Watchdog takes legal action against INM chairman Leslie Buckley

ODCE stepping up investigation into corporate governance at newspaper publishing group

Independent News & Media chairman  Leslie Buckley  at the company’s AGM in Dublin earlier this year. Photograph: Dara Mac Dónaill

Independent News & Media chairman Leslie Buckley at the company’s AGM in Dublin earlier this year. Photograph: Dara Mac Dónaill


The State investigation into the newspaper publishing group Independent News & Media (INM) has been stepped up significantly. The State’s corporate law watchdog has within the past week used his powers under company law to source material from INM’s chairman, Leslie Buckley.

The Director of Corporate Enforcement (ODCE), Ian Drennan, on Thursday made an application in the High Court involving Mr Buckley, the representative on the company’s board of its main shareholder, Denis O’Brien.

The application was under a provision of the Companies Act whereby the director can seek the determination of the court as to whether certain documents are covered by legal privilege.

The application concerns documents that were given by Mr Buckley to the director under seal and which the director will not be allowed view unless given permission by the court to do so.


The law allows the director take possession of documents “notwithstanding that it is apprehended that the information is privileged legal material provided the compelling of its disclosure or the taking of its possession is done by means whereby the confidentiality of the information can be maintained” pending the determination by the court as to whether the information is privileged.

Under the law the application to the court must be made within seven days of the material.

A spokesman for the ODCE would not say whether Mr Drennan has seized other material from Mr Buckley over which privilege had not been claimed.

Evidence was provided to the court on Thursday by Dermot Morahan, a legal expert in Mr Drennan’s office. It is understood Mr Buckley was represented in court but made no submission. The matter is due back before a judge next month.

Mr Justice Peter Kelly, the president of the High Court, made an interim order on Mr Drennan’s application.

In a statement, INM said it “notes” the action taken against its chairman “in relation to certain documents held by Mr Buckley”.

‘No comment’

“INM, which was not a party to this court application, has co-operated fully in supplying the ODCE [Mr Drennan’s office] with all the information it has requested and has no further comment to make at this point in time,” said the company.

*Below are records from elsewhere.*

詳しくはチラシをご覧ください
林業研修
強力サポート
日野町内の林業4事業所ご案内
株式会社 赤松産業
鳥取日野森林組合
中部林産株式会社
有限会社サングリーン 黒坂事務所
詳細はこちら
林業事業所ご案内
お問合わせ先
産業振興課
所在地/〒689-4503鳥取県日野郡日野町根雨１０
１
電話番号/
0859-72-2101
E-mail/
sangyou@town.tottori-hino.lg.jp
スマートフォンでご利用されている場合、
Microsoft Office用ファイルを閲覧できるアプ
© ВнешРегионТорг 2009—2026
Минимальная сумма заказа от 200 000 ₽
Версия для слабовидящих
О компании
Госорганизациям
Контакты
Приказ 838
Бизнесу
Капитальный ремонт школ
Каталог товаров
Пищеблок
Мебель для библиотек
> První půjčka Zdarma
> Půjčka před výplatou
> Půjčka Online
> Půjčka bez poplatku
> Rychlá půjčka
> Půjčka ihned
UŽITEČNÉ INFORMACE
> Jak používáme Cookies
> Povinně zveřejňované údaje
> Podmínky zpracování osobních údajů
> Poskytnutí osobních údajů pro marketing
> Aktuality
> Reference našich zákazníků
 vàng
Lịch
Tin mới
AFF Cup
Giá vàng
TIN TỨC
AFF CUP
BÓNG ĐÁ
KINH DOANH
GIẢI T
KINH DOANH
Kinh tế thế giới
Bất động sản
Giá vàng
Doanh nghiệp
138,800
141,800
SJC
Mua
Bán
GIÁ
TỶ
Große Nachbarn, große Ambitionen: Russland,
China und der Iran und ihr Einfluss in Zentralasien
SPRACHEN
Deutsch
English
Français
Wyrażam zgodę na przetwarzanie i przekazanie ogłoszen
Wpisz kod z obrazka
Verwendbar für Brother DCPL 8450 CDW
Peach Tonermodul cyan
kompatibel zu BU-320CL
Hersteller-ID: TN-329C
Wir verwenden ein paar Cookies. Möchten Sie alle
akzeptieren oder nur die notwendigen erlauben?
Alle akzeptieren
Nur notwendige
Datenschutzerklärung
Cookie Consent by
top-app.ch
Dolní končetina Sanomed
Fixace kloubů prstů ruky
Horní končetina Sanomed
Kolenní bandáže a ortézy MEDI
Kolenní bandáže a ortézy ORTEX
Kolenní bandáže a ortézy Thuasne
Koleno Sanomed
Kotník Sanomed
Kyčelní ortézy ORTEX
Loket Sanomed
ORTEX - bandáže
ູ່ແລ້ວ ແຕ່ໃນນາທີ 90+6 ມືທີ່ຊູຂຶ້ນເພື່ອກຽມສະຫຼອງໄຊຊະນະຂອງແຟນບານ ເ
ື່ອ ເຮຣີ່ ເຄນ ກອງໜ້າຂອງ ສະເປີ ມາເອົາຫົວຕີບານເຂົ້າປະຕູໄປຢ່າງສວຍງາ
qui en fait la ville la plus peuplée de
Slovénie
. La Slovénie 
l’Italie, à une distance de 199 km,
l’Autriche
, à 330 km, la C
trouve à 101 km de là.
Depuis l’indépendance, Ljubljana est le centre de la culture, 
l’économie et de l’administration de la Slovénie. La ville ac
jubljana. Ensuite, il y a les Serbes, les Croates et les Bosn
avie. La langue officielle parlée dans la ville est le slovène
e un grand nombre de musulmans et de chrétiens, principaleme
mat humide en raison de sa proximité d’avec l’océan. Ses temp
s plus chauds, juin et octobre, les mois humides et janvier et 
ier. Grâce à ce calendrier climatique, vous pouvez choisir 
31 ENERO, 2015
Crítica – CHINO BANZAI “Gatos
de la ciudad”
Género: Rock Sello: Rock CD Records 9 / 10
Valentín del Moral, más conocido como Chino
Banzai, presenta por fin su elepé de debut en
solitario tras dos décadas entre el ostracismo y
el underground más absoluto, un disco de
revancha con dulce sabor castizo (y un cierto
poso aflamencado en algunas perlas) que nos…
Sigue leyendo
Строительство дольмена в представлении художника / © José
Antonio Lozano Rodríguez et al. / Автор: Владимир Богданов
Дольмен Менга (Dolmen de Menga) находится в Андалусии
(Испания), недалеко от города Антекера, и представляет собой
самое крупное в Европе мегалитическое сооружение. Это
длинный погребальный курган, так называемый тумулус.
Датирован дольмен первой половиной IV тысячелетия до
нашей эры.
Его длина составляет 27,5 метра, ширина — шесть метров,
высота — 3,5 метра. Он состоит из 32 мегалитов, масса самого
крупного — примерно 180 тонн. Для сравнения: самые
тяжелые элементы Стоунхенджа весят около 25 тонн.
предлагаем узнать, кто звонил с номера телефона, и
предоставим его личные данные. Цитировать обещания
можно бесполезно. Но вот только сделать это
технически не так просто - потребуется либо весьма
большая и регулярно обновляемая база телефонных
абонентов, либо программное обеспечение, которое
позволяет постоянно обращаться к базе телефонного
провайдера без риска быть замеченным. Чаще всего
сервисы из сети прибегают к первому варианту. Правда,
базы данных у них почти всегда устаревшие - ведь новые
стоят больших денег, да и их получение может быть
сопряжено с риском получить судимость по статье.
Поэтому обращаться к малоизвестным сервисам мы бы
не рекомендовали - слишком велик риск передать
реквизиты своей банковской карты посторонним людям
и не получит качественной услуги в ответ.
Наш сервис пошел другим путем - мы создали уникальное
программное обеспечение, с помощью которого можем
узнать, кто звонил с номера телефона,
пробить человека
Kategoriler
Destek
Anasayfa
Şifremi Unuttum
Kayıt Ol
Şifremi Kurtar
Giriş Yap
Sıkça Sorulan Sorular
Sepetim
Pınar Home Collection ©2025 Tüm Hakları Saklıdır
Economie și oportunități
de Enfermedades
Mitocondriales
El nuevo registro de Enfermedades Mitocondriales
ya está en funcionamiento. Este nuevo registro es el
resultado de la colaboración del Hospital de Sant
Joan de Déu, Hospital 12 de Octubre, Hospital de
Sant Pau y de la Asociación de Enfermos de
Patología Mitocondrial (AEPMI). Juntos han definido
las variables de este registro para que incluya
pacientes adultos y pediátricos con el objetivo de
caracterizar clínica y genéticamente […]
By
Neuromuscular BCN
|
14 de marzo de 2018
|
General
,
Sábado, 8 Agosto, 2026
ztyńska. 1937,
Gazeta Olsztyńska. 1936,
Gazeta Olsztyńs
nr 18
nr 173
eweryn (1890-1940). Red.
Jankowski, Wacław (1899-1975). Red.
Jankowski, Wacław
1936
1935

When asked to comment on the regulator’s taking of documents from him personally, Mr Buckley told The Irish Times he has “no comment to make”.

The court action will be viewed as a serious escalation of the investigation by the ODCE into corporate governance at INM. The investigation was sparked by a whistleblower complaint about Mr Buckley made by former chief executive Robert Pitt, who has since left INM.

Mr Pitt and Mr Buckley originally fell out over an aborted bid by Mr O’Brien to sell Newstalk to INM. Mr Pitt last year refused to meet Mr O’Brien’s asking price for the loss-making radio station, leading to the row with Mr Buckley.

After a board investigation failed to quell the disagreement, Mr Pitt took his complaint to the ODCE.

Reams of documents

The watchdog has sought and received reams of documents from INM, and has since widened its investigation of the complaint against Mr Buckley to also take in a “potential breach of personal data” at the group.

INM has confirmed it notified a “potential breach” to the Data Protection Commission in August, which recorded the matter, as it was notified to the regulator, as a technical “non-breach”.

The ODCE can require a company to produce documents if there are circumstances suggesting that the company’s affairs were conducted with intent to defraud, were conducted unlawfully, or were conducted in a way that was unfairly prejudicial to some of its members or creditors. As part of these powers the office can direct the production of relevant documents from persons whom it believes are in possession of them.